El asunto de las concepciones de
lectura y otras omisiones
De los fines de
la escuela a la lectura abierta
En los últimos años ha habido un gran auge
con respecto a los estudios sobre la lectura y la escritura. Hace
dos décadas, por ejemplo, apareció un libro que ya
es canon en el tema: "Los sistemas de escritura en el
niño", coordinado por Emilia Ferreiro y Ana Teberosky.
Este auge se sustenta en una nueva visión, cuya base mayor
es el constructivismo piagetiano.
Sin embargo, el asunto de las concepciones de lectura no
es, curiosamente, un tema muy ampliamente debatido.
La mayoría de lo teóricos e investigadores
parten de las concepciones considerándolas hechos
incuestionables: trabajan y se mueven en este terreno con mucha
seguridad, como si se tratara de un hecho consolidado y no un
proceso que hay que consolidar constantemente.
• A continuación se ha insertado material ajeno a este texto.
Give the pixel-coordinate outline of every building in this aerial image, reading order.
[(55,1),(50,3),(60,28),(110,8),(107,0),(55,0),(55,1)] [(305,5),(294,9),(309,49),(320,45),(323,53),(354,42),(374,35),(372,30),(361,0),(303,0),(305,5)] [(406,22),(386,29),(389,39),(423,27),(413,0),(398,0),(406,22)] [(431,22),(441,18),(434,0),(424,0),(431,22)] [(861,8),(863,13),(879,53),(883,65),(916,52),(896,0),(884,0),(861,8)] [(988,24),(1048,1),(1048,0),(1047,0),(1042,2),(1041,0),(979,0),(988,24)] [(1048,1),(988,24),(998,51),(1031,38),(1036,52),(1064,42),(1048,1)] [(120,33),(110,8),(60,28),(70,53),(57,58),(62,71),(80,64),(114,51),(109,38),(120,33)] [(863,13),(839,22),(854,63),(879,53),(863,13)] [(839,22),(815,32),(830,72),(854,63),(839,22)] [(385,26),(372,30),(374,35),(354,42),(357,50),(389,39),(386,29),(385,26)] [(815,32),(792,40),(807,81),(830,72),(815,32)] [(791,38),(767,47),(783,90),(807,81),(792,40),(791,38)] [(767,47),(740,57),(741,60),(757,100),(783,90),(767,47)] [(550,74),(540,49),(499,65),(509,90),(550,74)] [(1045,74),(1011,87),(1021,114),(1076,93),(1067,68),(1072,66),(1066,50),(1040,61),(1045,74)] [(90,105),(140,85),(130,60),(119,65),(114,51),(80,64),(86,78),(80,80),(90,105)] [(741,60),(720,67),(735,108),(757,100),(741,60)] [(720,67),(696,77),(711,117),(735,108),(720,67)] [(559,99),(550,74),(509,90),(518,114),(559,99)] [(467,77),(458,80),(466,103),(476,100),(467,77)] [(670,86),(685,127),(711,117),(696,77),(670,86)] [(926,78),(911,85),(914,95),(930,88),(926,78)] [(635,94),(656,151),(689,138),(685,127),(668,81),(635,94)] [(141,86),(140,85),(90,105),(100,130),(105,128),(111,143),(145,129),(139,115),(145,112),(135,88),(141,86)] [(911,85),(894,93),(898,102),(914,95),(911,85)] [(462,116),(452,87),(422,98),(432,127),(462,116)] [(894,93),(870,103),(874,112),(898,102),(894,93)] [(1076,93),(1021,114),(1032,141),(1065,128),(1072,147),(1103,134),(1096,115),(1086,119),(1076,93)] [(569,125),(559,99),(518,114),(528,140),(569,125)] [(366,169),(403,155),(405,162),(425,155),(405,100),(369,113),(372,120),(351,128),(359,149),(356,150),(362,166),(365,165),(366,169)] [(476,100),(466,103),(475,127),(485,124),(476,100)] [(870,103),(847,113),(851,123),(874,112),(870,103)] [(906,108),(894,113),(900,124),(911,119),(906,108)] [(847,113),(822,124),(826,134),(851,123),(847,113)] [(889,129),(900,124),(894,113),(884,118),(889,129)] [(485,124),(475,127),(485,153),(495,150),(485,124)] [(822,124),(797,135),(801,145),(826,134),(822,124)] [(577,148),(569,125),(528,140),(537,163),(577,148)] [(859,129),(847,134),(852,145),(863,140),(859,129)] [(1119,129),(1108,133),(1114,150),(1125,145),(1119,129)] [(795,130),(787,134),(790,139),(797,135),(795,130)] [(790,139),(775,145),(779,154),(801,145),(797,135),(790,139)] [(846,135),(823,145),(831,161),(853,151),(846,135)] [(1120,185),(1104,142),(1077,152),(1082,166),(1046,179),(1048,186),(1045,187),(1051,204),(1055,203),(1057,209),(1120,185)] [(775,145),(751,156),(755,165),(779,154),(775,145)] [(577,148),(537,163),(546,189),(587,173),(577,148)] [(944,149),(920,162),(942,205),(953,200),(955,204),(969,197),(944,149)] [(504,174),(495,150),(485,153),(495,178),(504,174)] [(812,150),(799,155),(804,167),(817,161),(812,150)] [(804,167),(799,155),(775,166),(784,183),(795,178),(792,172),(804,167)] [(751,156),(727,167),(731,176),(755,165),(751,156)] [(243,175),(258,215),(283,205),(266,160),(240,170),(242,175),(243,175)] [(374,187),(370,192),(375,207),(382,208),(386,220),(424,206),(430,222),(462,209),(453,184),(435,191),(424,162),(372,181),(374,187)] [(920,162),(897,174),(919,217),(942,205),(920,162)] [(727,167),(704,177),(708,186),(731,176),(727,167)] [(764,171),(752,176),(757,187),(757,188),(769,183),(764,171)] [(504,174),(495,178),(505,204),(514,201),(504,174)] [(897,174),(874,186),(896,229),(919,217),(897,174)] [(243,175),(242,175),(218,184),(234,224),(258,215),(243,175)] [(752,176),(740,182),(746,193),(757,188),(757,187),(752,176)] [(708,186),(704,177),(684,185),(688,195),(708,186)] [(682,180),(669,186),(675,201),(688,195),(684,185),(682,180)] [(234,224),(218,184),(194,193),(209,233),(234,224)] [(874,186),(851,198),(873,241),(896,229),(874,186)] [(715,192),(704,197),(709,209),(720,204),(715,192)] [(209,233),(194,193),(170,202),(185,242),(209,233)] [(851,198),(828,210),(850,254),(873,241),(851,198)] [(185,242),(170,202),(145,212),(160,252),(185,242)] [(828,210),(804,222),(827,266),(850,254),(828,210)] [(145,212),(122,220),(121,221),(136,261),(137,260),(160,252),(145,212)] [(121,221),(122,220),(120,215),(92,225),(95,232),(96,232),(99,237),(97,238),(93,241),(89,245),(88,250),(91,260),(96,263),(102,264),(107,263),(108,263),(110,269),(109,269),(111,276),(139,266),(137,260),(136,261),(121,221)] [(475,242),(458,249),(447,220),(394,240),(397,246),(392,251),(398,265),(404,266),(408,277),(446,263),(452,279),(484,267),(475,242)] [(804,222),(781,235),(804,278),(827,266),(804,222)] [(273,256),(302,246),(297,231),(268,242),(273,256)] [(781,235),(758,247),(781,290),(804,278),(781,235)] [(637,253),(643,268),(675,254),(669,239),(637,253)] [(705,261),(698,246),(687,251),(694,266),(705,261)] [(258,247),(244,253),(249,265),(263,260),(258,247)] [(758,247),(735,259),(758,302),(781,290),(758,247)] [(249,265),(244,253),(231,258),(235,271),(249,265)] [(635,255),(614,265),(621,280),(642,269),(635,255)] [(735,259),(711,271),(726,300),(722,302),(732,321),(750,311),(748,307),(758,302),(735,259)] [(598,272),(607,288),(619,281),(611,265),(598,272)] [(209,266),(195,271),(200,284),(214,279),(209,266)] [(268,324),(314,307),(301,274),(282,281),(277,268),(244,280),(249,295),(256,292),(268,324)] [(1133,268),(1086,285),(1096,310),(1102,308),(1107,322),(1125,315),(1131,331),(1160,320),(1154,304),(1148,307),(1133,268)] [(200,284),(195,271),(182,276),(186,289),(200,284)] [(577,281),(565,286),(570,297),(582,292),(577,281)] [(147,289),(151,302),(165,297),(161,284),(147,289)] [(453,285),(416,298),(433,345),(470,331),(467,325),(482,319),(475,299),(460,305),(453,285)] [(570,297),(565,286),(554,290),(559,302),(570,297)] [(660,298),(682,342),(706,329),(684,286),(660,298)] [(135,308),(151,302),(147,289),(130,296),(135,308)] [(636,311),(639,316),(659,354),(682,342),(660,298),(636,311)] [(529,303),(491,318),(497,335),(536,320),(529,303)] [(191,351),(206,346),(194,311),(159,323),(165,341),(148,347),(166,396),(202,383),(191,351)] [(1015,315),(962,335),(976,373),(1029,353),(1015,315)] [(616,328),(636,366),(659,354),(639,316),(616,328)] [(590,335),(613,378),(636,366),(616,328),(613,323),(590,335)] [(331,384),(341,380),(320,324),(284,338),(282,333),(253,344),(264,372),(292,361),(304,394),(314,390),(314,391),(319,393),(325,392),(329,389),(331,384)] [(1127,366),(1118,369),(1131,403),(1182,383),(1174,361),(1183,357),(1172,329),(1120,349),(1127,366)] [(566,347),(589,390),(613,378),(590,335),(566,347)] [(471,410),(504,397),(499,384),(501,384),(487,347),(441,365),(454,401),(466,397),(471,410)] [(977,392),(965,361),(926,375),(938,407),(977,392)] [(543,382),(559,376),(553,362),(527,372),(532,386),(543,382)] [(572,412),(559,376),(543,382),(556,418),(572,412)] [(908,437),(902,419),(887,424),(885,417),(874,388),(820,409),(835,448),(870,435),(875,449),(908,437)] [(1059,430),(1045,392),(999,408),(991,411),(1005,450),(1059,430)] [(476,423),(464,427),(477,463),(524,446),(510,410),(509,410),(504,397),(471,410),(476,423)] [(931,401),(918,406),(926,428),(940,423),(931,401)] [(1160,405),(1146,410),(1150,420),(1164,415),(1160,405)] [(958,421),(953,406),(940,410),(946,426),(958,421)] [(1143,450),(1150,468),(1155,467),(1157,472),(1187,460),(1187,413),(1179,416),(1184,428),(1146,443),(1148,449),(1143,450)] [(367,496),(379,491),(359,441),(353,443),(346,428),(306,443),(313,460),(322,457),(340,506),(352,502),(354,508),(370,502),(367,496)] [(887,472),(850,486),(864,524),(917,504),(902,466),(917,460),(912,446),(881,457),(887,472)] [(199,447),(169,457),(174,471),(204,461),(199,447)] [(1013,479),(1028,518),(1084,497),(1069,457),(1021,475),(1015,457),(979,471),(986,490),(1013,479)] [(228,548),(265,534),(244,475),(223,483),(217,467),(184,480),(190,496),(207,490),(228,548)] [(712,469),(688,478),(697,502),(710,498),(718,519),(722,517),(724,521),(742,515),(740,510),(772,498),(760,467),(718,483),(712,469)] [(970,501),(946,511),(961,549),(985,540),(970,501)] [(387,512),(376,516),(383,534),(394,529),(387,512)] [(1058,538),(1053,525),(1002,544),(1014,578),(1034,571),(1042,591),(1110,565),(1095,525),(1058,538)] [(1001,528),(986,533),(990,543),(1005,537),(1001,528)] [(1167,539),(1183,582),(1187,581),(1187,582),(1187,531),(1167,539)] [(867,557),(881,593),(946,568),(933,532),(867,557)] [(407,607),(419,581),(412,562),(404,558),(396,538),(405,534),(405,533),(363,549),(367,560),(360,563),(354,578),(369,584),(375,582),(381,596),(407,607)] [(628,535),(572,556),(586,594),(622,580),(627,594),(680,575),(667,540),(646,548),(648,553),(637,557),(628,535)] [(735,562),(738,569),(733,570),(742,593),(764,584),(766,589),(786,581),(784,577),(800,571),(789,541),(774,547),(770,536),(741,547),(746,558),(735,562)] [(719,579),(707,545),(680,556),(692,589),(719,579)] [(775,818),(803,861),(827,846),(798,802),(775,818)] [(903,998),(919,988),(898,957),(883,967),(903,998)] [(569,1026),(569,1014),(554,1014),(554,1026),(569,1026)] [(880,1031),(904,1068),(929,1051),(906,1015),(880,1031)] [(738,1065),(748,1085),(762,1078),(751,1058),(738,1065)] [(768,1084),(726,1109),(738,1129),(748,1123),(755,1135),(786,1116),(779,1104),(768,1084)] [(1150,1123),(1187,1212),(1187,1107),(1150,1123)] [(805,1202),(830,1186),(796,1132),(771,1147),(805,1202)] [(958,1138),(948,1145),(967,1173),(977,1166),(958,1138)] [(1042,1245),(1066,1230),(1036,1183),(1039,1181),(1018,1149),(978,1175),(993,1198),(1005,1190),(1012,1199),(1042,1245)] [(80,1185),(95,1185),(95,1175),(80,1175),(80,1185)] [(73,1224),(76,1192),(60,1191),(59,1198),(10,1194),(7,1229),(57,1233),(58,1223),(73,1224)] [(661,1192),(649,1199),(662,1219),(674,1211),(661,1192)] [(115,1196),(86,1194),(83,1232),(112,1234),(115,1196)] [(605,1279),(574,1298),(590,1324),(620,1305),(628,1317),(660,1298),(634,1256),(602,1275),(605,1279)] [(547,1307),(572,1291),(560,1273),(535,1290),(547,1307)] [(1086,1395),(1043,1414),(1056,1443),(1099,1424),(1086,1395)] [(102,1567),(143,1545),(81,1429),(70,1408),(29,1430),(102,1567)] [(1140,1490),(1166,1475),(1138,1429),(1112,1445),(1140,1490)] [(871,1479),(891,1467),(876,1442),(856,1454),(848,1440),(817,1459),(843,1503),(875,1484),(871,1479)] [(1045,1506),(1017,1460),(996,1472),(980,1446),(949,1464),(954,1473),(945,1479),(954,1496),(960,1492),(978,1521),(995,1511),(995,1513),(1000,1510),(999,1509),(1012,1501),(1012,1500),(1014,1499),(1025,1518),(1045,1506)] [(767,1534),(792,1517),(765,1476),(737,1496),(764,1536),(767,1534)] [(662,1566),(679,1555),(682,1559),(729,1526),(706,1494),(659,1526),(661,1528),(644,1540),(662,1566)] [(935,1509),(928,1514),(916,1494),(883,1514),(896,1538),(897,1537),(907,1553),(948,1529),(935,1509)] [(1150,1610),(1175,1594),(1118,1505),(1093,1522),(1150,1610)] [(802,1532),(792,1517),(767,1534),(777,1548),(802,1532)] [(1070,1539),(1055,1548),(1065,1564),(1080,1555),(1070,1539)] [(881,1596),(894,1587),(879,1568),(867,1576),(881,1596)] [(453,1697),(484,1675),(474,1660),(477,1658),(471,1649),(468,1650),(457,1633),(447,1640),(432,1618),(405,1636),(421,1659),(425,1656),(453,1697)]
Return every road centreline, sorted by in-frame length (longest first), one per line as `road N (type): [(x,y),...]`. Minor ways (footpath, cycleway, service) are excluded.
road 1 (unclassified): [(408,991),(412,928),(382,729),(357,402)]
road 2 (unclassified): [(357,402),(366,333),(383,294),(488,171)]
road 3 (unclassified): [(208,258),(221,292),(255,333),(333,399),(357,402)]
Lo que resulta
más curioso es que, en muchos casos, hasta se prescinde de
la definición de la lectura y del lector,
tratándola como una suerte de noción
axiomática.
En tal sentido, son contados los trabajos en los que se
preste atención a la noción o nociones de lectura
que se puedan tener.
A lo sumo, el interés de muchos de los autores ha
estado orientado más bien hacia una parte del
fenómeno de la lectura: los procesos psicológicos
(incluye tanto lo cognoscitivo como lo afectivo) y
lingüísticos o discursivos de recepción y de
producción, y sobre todo orientando este interés en
función de la enseñanza; así, puede decirse
que ha habido cambios importantes en la concepción de la
lectura y la escritura desde el punto de vista pedagógico,
principalmente.
Pero lo cierto es que, volviendo al punto, la
mayoría de los autores Entre ellos Smith (1997)- muestran
cierta reticencia al responder qué es la lectura y, las
más de las veces, se limitan a describir el acto, proceso
o mecanismo que se presume tiene lugar cuando se lee o, bien,
sustituyen el concepto por otro, de una manera muchas veces
metafórica (por ejemplo, cuando se dice que la lectura es
una transacción).
Claro está, todos los intentos de definir algo
constituyen siempre un riesgo o una arbitrariedad. Y es que
manejar los conceptos es una cosa, pero tratar de precisarlos es
otra.
Esta situación, bastante paradójica, la
subraya muy bien aquella máxima de San Anselmo:
"¿Qué es el tiempo? Si no me lo preguntan, lo
sé; si me lo preguntan, lo ignoro".
Preguntas como ¿qué es la lectura? pueden
ser respondidas desde una perspectiva psicológica, como
una habilidad o facultad y como proceso o actividad;
pedagógica, como un fin u objetivo y como contenido de
enseñanza; antropológica, como una práctica
cultural; social, como un medio de interacción y
comunicación; y desde una perspectiva que, a falta de otro
término más exacto, llamaré
fenomenológica, bajo la cual se pueden agrupar la
visión de la lectura como interacción y como
transacción.
En segundo lugar, la respuesta puede venir dada por los
estudiosos e investigadores de la lengua escrita (es lo que yo
llamo dimensión teórica); por el currículo,
los reglamentos, los decretos y las leyes relacionadas con el
hecho educativo, específicamente los que conciernan a la
enseñanza de la lengua (dimensión legal o
normativa); por los propios individuos, lectores o no
(dimensión subjetiva o intersubjetiva, ya que puede ser
individual y/o grupal).
Demás está decir que estas maneras de
definir el asunto, lejos de darse por separado, se
complementan.
Junto con la dimensión normativo- legal, la
dimensión teórica, la que más abunda y la
que más espacio ocupa, se han repartido el protagonismo de
la polémica.
De todas las posturas teóricas, en algunos casos
antitéticas y, en otros, complementarias, la
variación depende del énfasis puesto ya sobre uno
ya sobre otro elemento del proceso: en el texto, en el lector, en
el contexto o en el proceso mismo.
Por ejemplo, según el modelo que ahora llamamos
"conjunto de habilidades" (pero cuyos creyentes jamás han
calificado así), el sujeto apenas si actúa: es un
ente pasivo, un receptor de la información impresa en la
página; leer es decodificar y el significado ya
está en el texto. Éste, aseguran los que ahora se
ocupan de este enfoque para criticarlo, fue el sustento del
método de las cartillas y los silabarios, empleados
durante años.
Por otro lado, en el enfoque interactivo el lector es un
constructor de los significados. Aunque Smith (1997), principal
defensor de esta tesis, en distintos momentos llama a la lectura
(o a la interacción) actividad antes que proceso,
refieriéndose con ello sólo a una parte del mismo.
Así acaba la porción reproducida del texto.